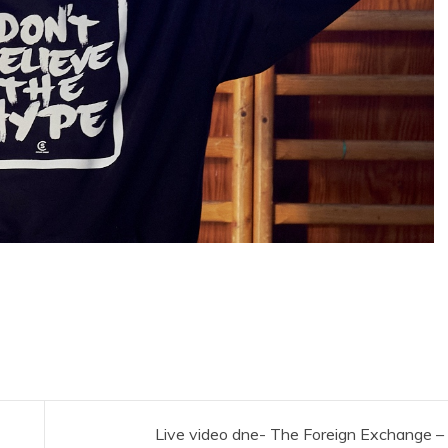
Live video dne- The Foreign Exchange –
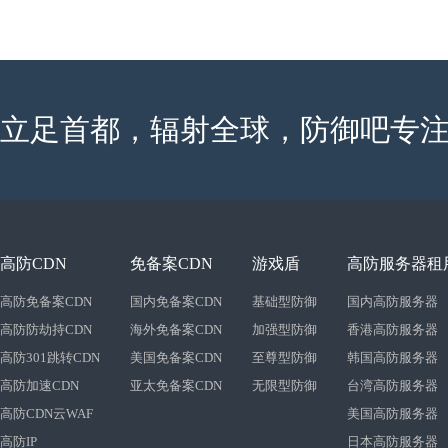
立足首都，辐射全球，防御吧专注
高防CDN
免备案CDN
游戏盾
高防服务器租
高防免备案CDN
国内免备案CDN
基础型防御
国内高防服务器
高防防劫持CDN
海外免备案CDN
加强型防御
香港高防服务器
高防301跳转CDN
美国免备案CDN
至尊型防御
韩国高防服务器
高防加速CDN
亚太免备案CDN
无限型防御
台湾高防服务器
高防CDN云WAF
美国高防服务器
高防IP
日本高防服务器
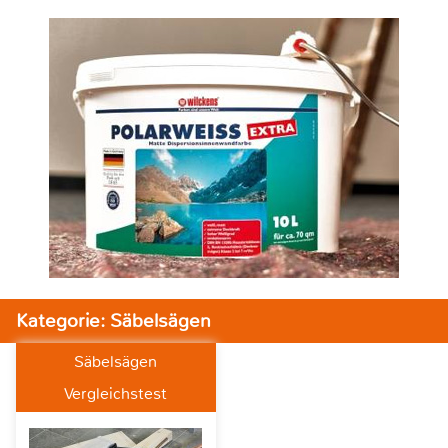
Kategorie: Säbelsägen
Säbelsägen
Vergleichstest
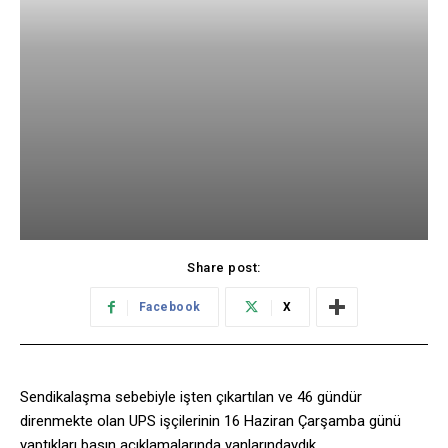
Share post:
Facebook
X
Sendikalaşma sebebiyle işten çıkartılan ve 46 gündür
direnmekte olan UPS işçilerinin 16 Haziran Çarşamba günü
yaptıkları basın açıklamalarında yanlarındaydık.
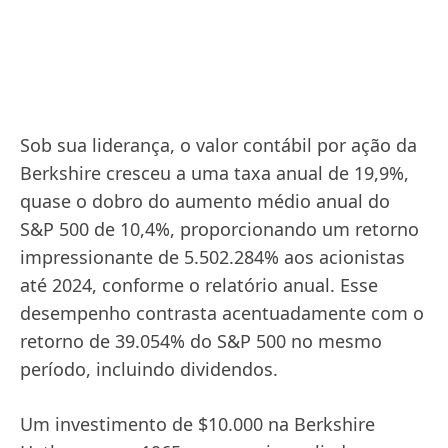
Sob sua liderança, o valor contábil por ação da
Berkshire cresceu a uma taxa anual de 19,9%,
quase o dobro do aumento médio anual do
S&P 500 de 10,4%, proporcionando um retorno
impressionante de 5.502.284% aos acionistas
até 2024, conforme o relatório anual. Esse
desempenho contrasta acentuadamente com o
retorno de 39.054% do S&P 500 no mesmo
período, incluindo dividendos.
Um investimento de $10.000 na Berkshire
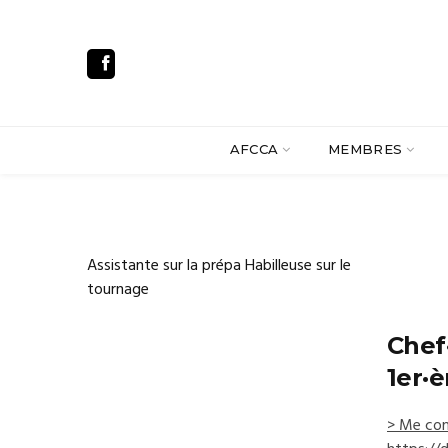
AFCCA
MEMBRES
Assistante sur la prépa Habilleuse sur le
tournage
Chef
1er·
> Me con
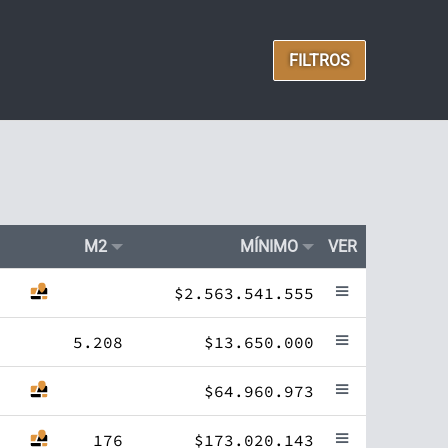
FILTROS
M2
MÍNIMO
VER
$2.563.541.555
5.208
$13.650.000
$64.960.973
176
$173.020.143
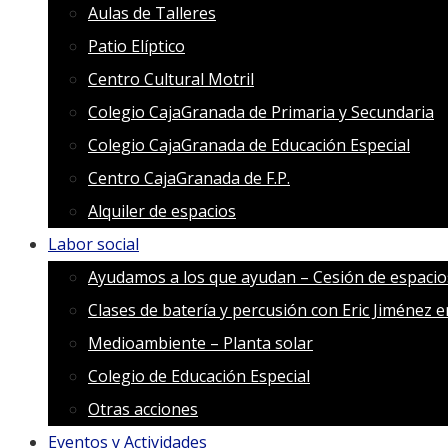
Aulas de Talleres
Patio Elíptico
Centro Cultural Motril
Colegio CajaGranada de Primaria y Secundaria
Colegio CajaGranada de Educación Especial
Centro CajaGranada de F.P.
Alquiler de espacios
Labor social
Ayudamos a los que ayudan – Cesión de espacio
Clases de batería y percusión con Eric Jiménez 
Medioambiente – Planta solar
Colegio de Educación Especial
Otras acciones
Eventos y Actividades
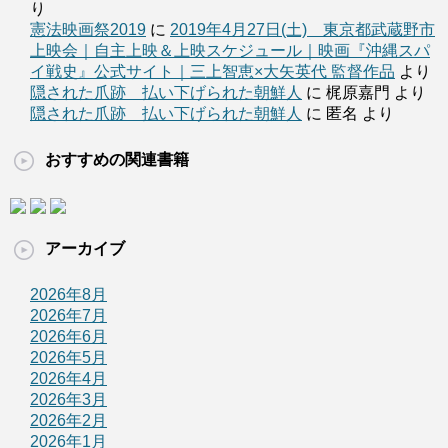
り
憲法映画祭2019
に
2019年4月27日(土) 東京都武蔵野市
上映会｜自主上映＆上映スケジュール｜映画『沖縄スパ
イ戦史』公式サイト｜三上智恵×大矢英代 監督作品
より
隠された爪跡 払い下げられた朝鮮人
に 梶原嘉門 より
隠された爪跡 払い下げられた朝鮮人
に 匿名 より
おすすめの関連書籍
アーカイブ
2026年8月
2026年7月
2026年6月
2026年5月
2026年4月
2026年3月
2026年2月
2026年1月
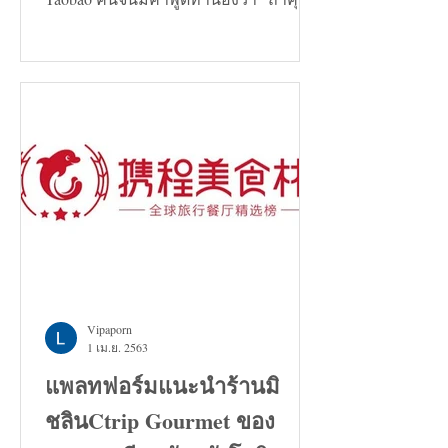
กำลังมองหาทางแก้ปัญหาอะไรก็ตาม...
Vipaporn
1 เม.ย. 2563
แพลทฟอร์มแนะนำร้านมิ
ชลินCtrip Gourmet ของ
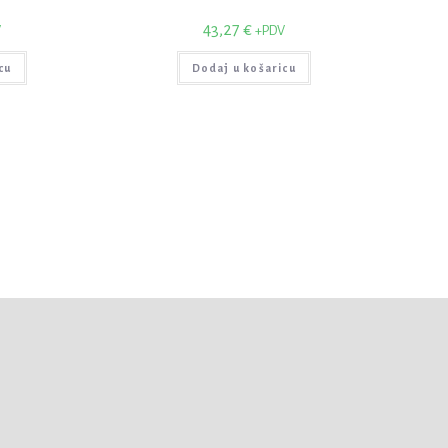
43,27
€
V
+PDV
cu
Dodaj u košaricu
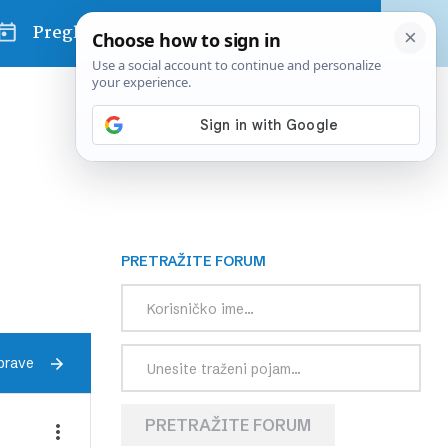
Pregled dana
PRETRAŽITE FORUM
prave
PRETRAŽITE FORUM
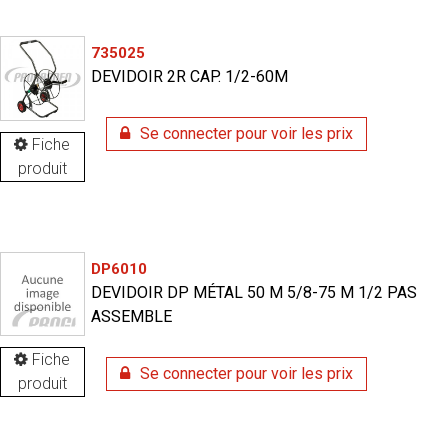
735025
DEVIDOIR 2R CAP. 1/2-60M
Se connecter pour voir les prix
Fiche
produit
DP6010
DEVIDOIR DP MÉTAL 50 M 5/8-75 M 1/2 PAS
ASSEMBLE
Fiche
Se connecter pour voir les prix
produit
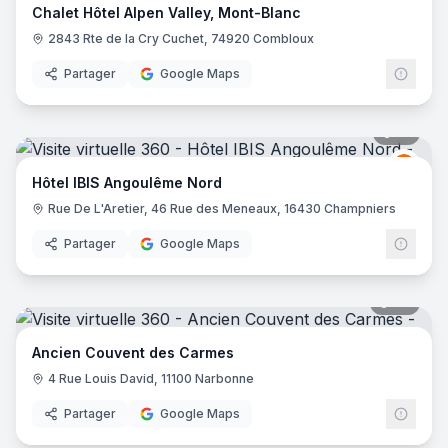
Chalet Hôtel Alpen Valley, Mont-Blanc
2843 Rte de la Cry Cuchet, 74920 Combloux
Partager
Google Maps
10
pano
Ibis
I
Hôtel IBIS Angoulême Nord
Rue De L'Aretier, 46 Rue des Meneaux, 16430 Champniers
Partager
Google Maps
88
pano
Ancien Couvent des Carmes
4 Rue Louis David, 11100 Narbonne
Partager
Google Maps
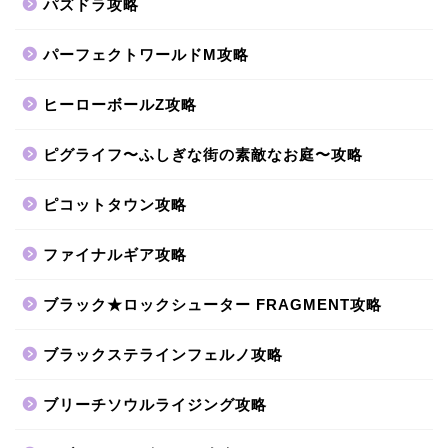
パズドラ攻略
パーフェクトワールドM攻略
ヒーローボールZ攻略
ピグライフ〜ふしぎな街の素敵なお庭〜攻略
ピコットタウン攻略
ファイナルギア攻略
ブラック★ロックシューター FRAGMENT攻略
ブラックステラインフェルノ攻略
ブリーチソウルライジング攻略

**Instructions to follow**
Reproduce the opening lines of the material above exactly, ending with the line that contains "impressionante de 5.502.284% aos acionistas". Omit every picture.

**Solution below**
Live video dne- The Foreign Exchange –
立足首都，辐射全球，防御吧专注
高防CDN
免备案CDN
游戏盾
高防服务器租
高防免备案CDN
国内免备案CDN
基础型防御
国内高防服务器
高防防劫持CDN
海外免备案CDN
加强型防御
香港高防服务器
高防301跳转CDN
美国免备案CDN
至尊型防御
韩国高防服务器
高防加速CDN
亚太免备案CDN
无限型防御
台湾高防服务器
高防CDN云WAF
美国高防服务器
高防IP
日本高防服务器
Kategorie: Säbelsägen
Säbelsägen
Vergleichstest
Share post:
Facebook
X
Sendikalaşma sebebiyle işten çıkartılan ve 46 gündür
direnmekte olan UPS işçilerinin 16 Haziran Çarşamba günü
yaptıkları basın açıklamalarında yanlarındaydık.
Sob sua liderança, o valor contábil por ação da
Berkshire cresceu a uma taxa anual de 19,9%,
quase o dobro do aumento médio anual do
S&P 500 de 10,4%, proporcionando um retorno
impressionante de 5.502.284% aos acionistas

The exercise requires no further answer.